Kristan guardò davanti a sé con lo sguardo perso nel futuro. — Le foreste addomesticate — disse piano. — Non più un mondo selvaggio:
— Ma pur sempre Venafer — rispose Laurice. — E crede forse che se tutti lasciassero questo mondo e non tornassero mai più, Venafer rimarrebbe sempre inalterato?
— No — convenne Kristan. — Non c’è nulla che duri in eterno.
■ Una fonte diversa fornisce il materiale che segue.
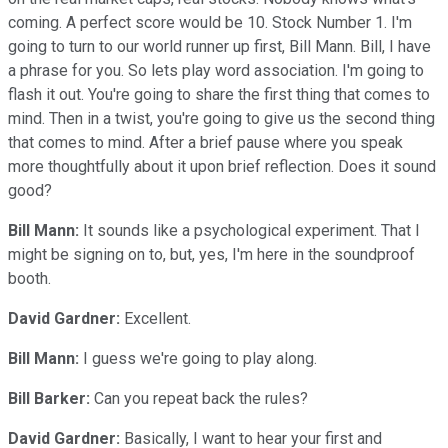
coming. A perfect score would be 10. Stock Number 1. I'm
going to turn to our world runner up first, Bill Mann. Bill, I have
a phrase for you. So lets play word association. I'm going to
flash it out. You're going to share the first thing that comes to
mind. Then in a twist, you're going to give us the second thing
that comes to mind. After a brief pause where you speak
more thoughtfully about it upon brief reflection. Does it sound
good?
Bill Mann:
It sounds like a psychological experiment. That I
might be signing on to, but, yes, I'm here in the soundproof
booth.
David Gardner:
Excellent.
Bill Mann:
I guess we're going to play along.
Bill Barker:
Can you repeat back the rules?
David Gardner:
Basically, I want to hear your first and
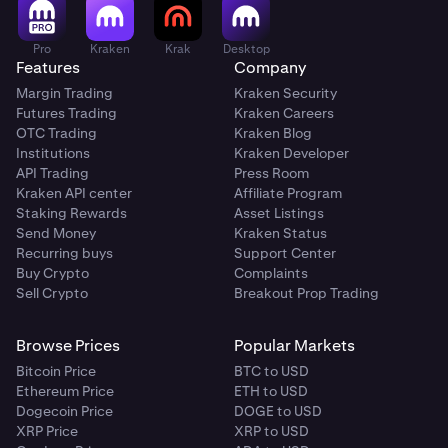
Pro
Kraken
Krak
Desktop
Features
Company
Margin Trading
Kraken Security
Futures Trading
Kraken Careers
OTC Trading
Kraken Blog
Institutions
Kraken Developer
API Trading
Press Room
Kraken API center
Affiliate Program
Staking Rewards
Asset Listings
Send Money
Kraken Status
Recurring buys
Support Center
Buy Crypto
Complaints
Sell Crypto
Breakout Prop Trading
Browse Prices
Popular Markets
Bitcoin Price
BTC to USD
Ethereum Price
ETH to USD
Dogecoin Price
DOGE to USD
XRP Price
XRP to USD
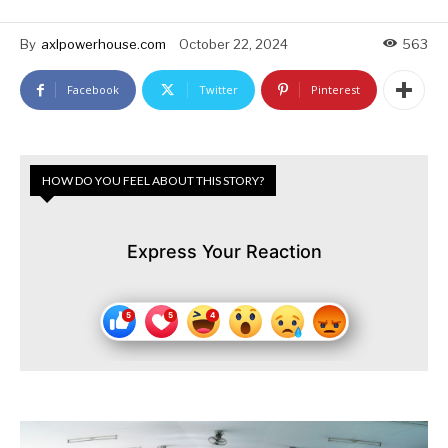
By
axlpowerhouse.com
October 22, 2024
563
Facebook
Twitter
Pinterest
HOW DO YOU FEEL ABOUT THIS STORY?
Express Your Reaction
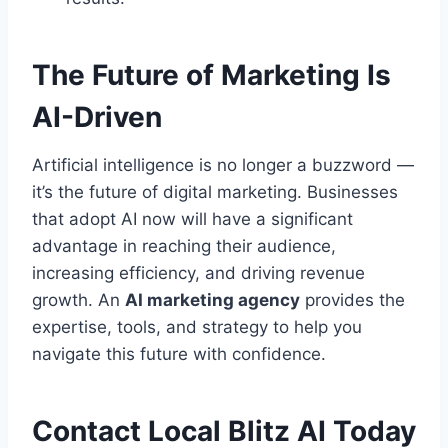
The Future of Marketing Is
AI-Driven
Artificial intelligence is no longer a buzzword —
it’s the future of digital marketing. Businesses
that adopt AI now will have a significant
advantage in reaching their audience,
increasing efficiency, and driving revenue
growth. An
AI marketing agency
provides the
expertise, tools, and strategy to help you
navigate this future with confidence.
Contact Local Blitz AI Today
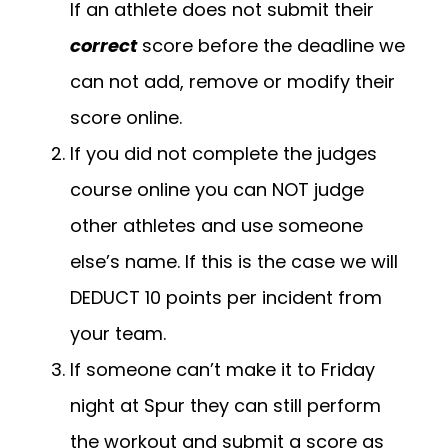
If an athlete does not submit their
correct
score before the deadline we
can not add, remove or modify their
score online.
If you did not complete the judges
course online you can NOT judge
other athletes and use someone
else’s name. If this is the case we will
DEDUCT 10 points per incident from
your team.
If someone can’t make it to Friday
night at Spur they can still perform
the workout and submit a score as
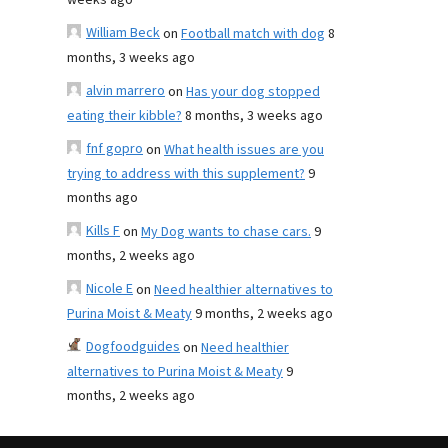
weeks ago
William Beck
on
Football match with dog
8
months, 3 weeks ago
alvin marrero
on
Has your dog stopped
eating their kibble?
8 months, 3 weeks ago
fnf gopro
on
What health issues are you
trying to address with this supplement?
9
months ago
Kills F
on
My Dog wants to chase cars.
9
months, 2 weeks ago
Nicole E
on
Need healthier alternatives to
Purina Moist & Meaty
9 months, 2 weeks ago
Dogfoodguides
on
Need healthier
alternatives to Purina Moist & Meaty
9
months, 2 weeks ago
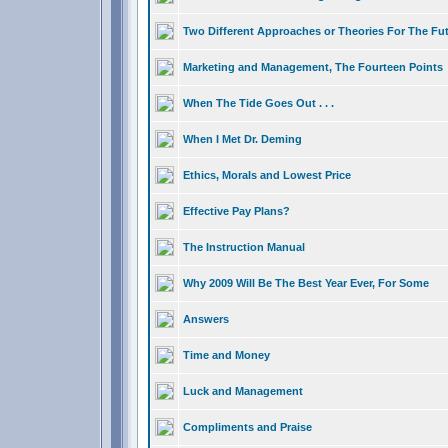
Two Different Approaches or Theories For The Fu
Marketing and Management, The Fourteen Points
When The Tide Goes Out . . .
When I Met Dr. Deming
Ethics, Morals and Lowest Price
Effective Pay Plans?
The Instruction Manual
Why 2009 Will Be The Best Year Ever, For Some
Answers
Time and Money
Luck and Management
Compliments and Praise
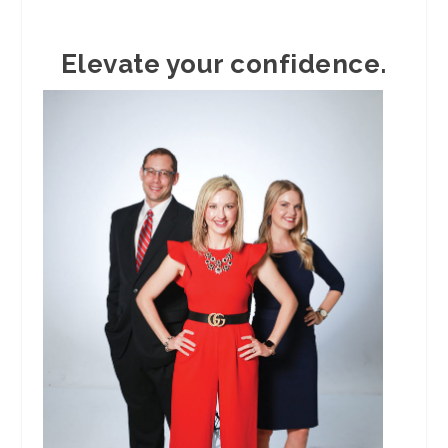
Elevate your confidence.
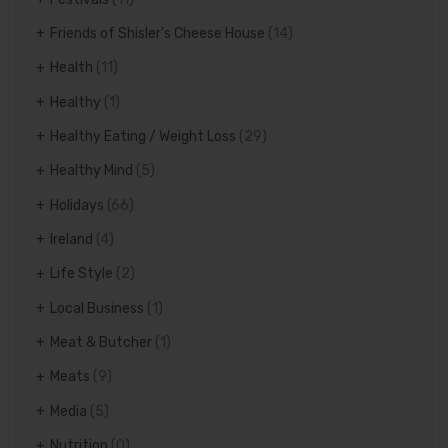
Friends of Shisler's Cheese House
(14)
Health
(11)
Healthy
(1)
Healthy Eating / Weight Loss
(29)
Healthy Mind
(5)
Holidays
(66)
Ireland
(4)
Life Style
(2)
Local Business
(1)
Meat & Butcher
(1)
Meats
(9)
Media
(5)
Nutrition
(0)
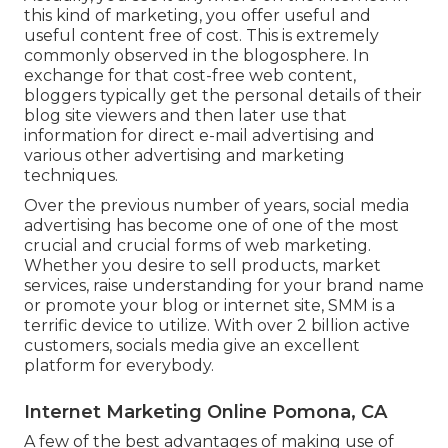
this kind of marketing, you offer useful and
useful content free of cost. This is extremely
commonly observed in the blogosphere. In
exchange for that cost-free web content,
bloggers typically get the personal details of their
blog site viewers and then later use that
information for direct e-mail advertising and
various other advertising and marketing
techniques.
Over the previous number of years, social media
advertising has become one of one of the most
crucial and crucial forms of web marketing.
Whether you desire to sell products, market
services, raise understanding for your brand name
or promote your blog or internet site, SMM is a
terrific device to utilize. With over 2 billion active
customers, socials media give an excellent
platform for everybody.
Internet Marketing Online Pomona, CA
A few of the best advantages of making use of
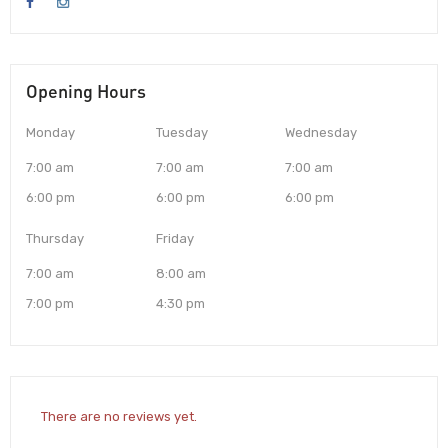
Opening Hours
Monday
Tuesday
Wednesday
7:00 am
7:00 am
7:00 am
6:00 pm
6:00 pm
6:00 pm
Thursday
Friday
7:00 am
8:00 am
7:00 pm
4:30 pm
There are no reviews yet.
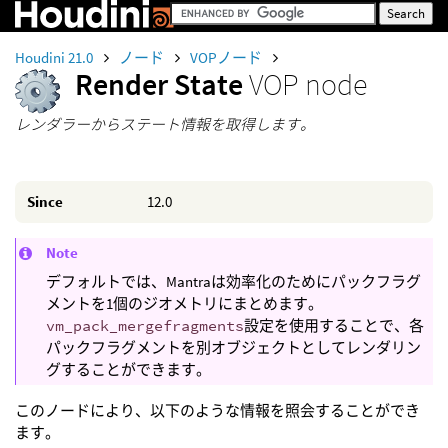
Houdini 21.0
ノード
VOPノード
Render State
VOP node
レンダラーからステート情報を取得します。
Since
12.0
Note
デフォルトでは、Mantraは効率化のためにパックフラグ
メントを1個のジオメトリにまとめます。
vm_pack_mergefragments
設定を使用することで、各
パックフラグメントを別オブジェクトとしてレンダリン
グすることができます。
このノードにより、以下のような情報を照会することができ
ます。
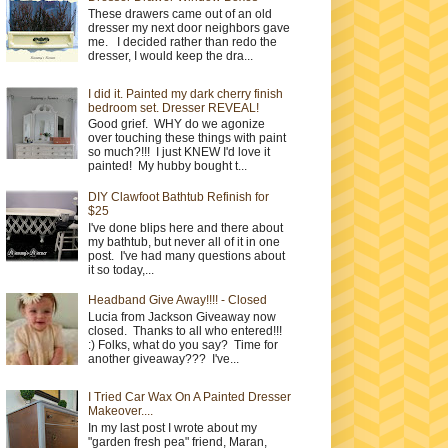
These drawers came out of an old
dresser my next door neighbors gave
me. I decided rather than redo the
dresser, I would keep the dra...
I did it. Painted my dark cherry finish
bedroom set. Dresser REVEAL!
Good grief. WHY do we agonize
over touching these things with paint
so much?!!! I just KNEW I'd love it
painted! My hubby bought t...
DIY Clawfoot Bathtub Refinish for
$25
I've done blips here and there about
my bathtub, but never all of it in one
post. I've had many questions about
it so today,...
Headband Give Away!!!! - Closed
Lucia from Jackson Giveaway now
closed. Thanks to all who entered!!!
:) Folks, what do you say? Time for
another giveaway??? I've...
I Tried Car Wax On A Painted Dresser
Makeover....
In my last post I wrote about my
"garden fresh pea" friend, Maran,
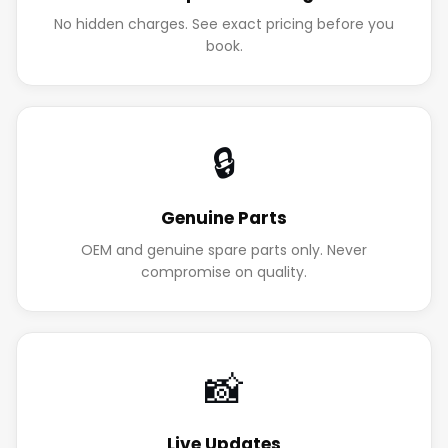
No hidden charges. See exact pricing before you
book.
🔒
Genuine Parts
OEM and genuine spare parts only. Never
compromise on quality.
📸
Live Updates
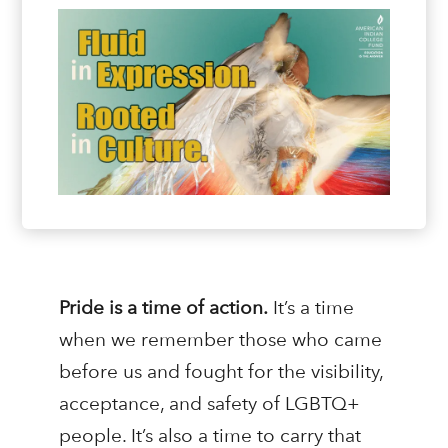
Pride is a time of action.
It’s a time
when we remember those who came
before us and fought for the visibility,
acceptance, and safety of LGBTQ+
people. It’s also a time to carry that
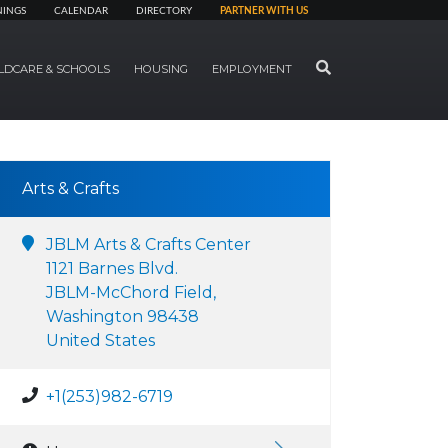
NINGS
CALENDAR
DIRECTORY
PARTNER WITH US
SEARCH
LDCARE & SCHOOLS
HOUSING
EMPLOYMENT
Arts & Crafts
JBLM Arts & Crafts Center
1121 Barnes Blvd.
JBLM-McChord Field,
Washington 98438
United States
+1(253)982-6719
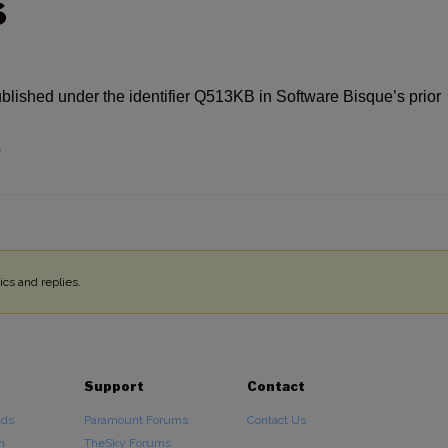
S
ublished under the identifier Q513KB in Software Bisque’s prior
4
cs and replies.
Support
Contact
ads
Paramount Forums
Contact Us
n
TheSky Forums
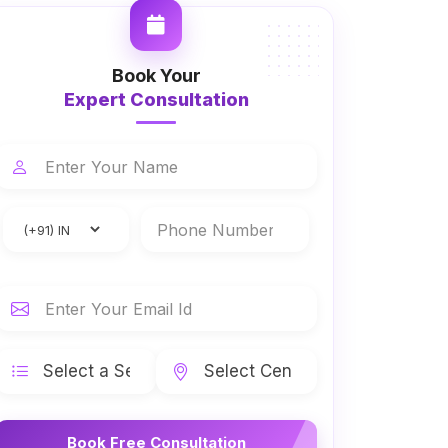
Book Your
Expert Consultation
Book Free Consultation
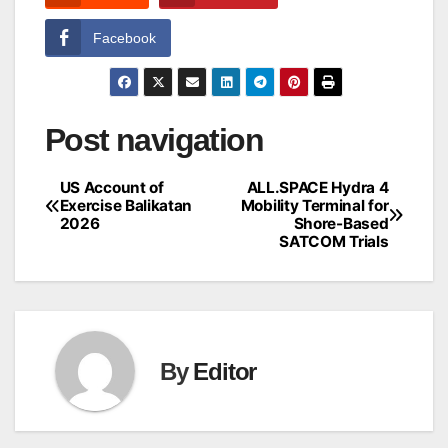
Facebook
Post navigation
US Account of
ALL.SPACE Hydra 4
Exercise Balikatan
Mobility Terminal for
2026
Shore-Based
SATCOM Trials
By
Editor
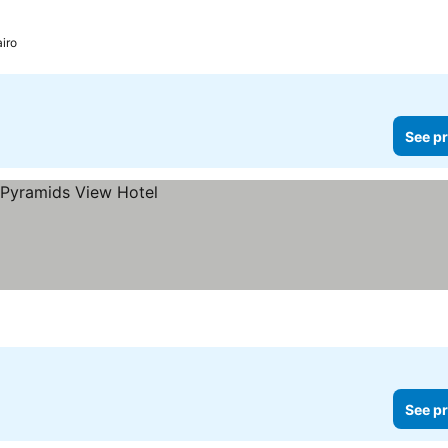
iro
See pr
See pr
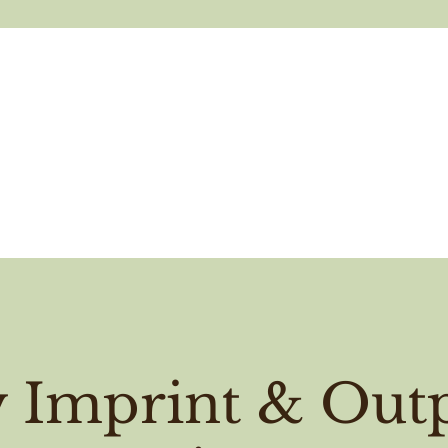
y Imprint & Outp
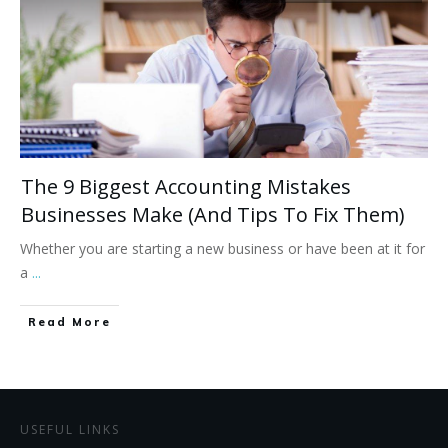
The 9 Biggest Accounting Mistakes
Businesses Make (And Tips To Fix Them)
Whether you are starting a new business or have been at it for
a
...
Read More
USEFUL LINKS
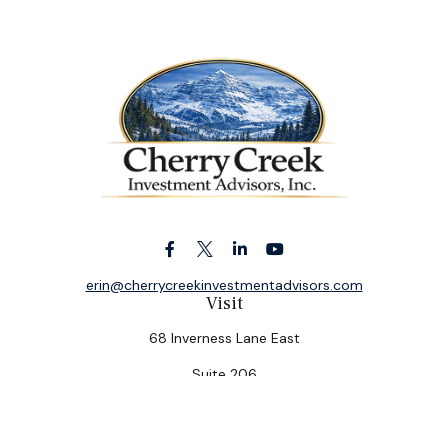
erin@cherrycreekinvestmentadvisors.com
Visit
68 Inverness Lane East
Suite 206
Englewood,
CO
80112
Connect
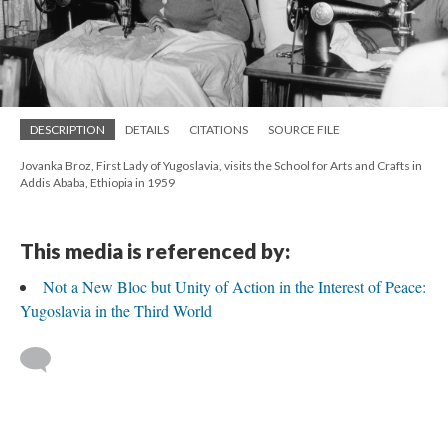
DESCRIPTION
DETAILS
CITATIONS
SOURCE FILE
Jovanka Broz, First Lady of Yugoslavia, visits the School for Arts and Crafts in
Addis Ababa, Ethiopia in 1959
This media is referenced by:
Not a New Bloc but Unity of Action in the Interest of Peace:
Yugoslavia in the Third World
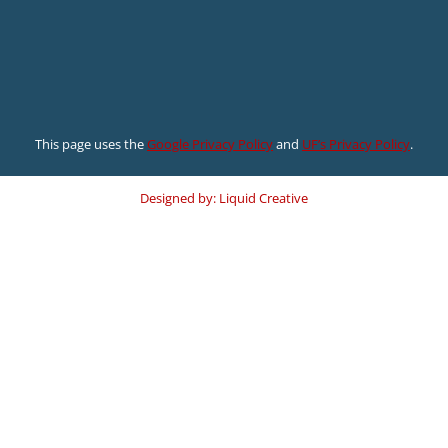
This page uses the
Google Privacy Policy
and
UF’s Privacy Policy
.
Designed by: Liquid Creative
— Noi creeremmo qualcosa di assolutamente nuovo — disse Laurice. — Impossibile dire che forma prenderà questo mondo. Ma direi che l’aggettivo «addomesticate» è la parola sbagliata. Sarebbe meglio dire «in evoluzione».
Lentamente, Kristan fece un cenno d’assenso.
— Io farò da consulente per diversi anni — terminò la donna. — Poi tornerò al profondo spazio. Ma lei, se lei rimane e se deciderà di dare il suo contributo, dovrebbe avere davanti alcuni secoli veramente interessanti. Grandi cambiamenti, gran divertimento.
Ancora una volta Kristan rimase in silenzio, fin quando disse: — Devo pensarci sopra. E pensarci molto. — Il tono di voce che si indeboliva fecero capire a Laurice e a Copperhue che era ora di andarsene e lasciarlo riposare.
La donna sorrise. — Naturalmente.
Kristan la guardò. — Mi aiuterà a pensare? — le chiese. — Potremo incontrarci ancora?
— Provi a impedirmelo — rispose Laurice e lo lasciò con quella comune promessa.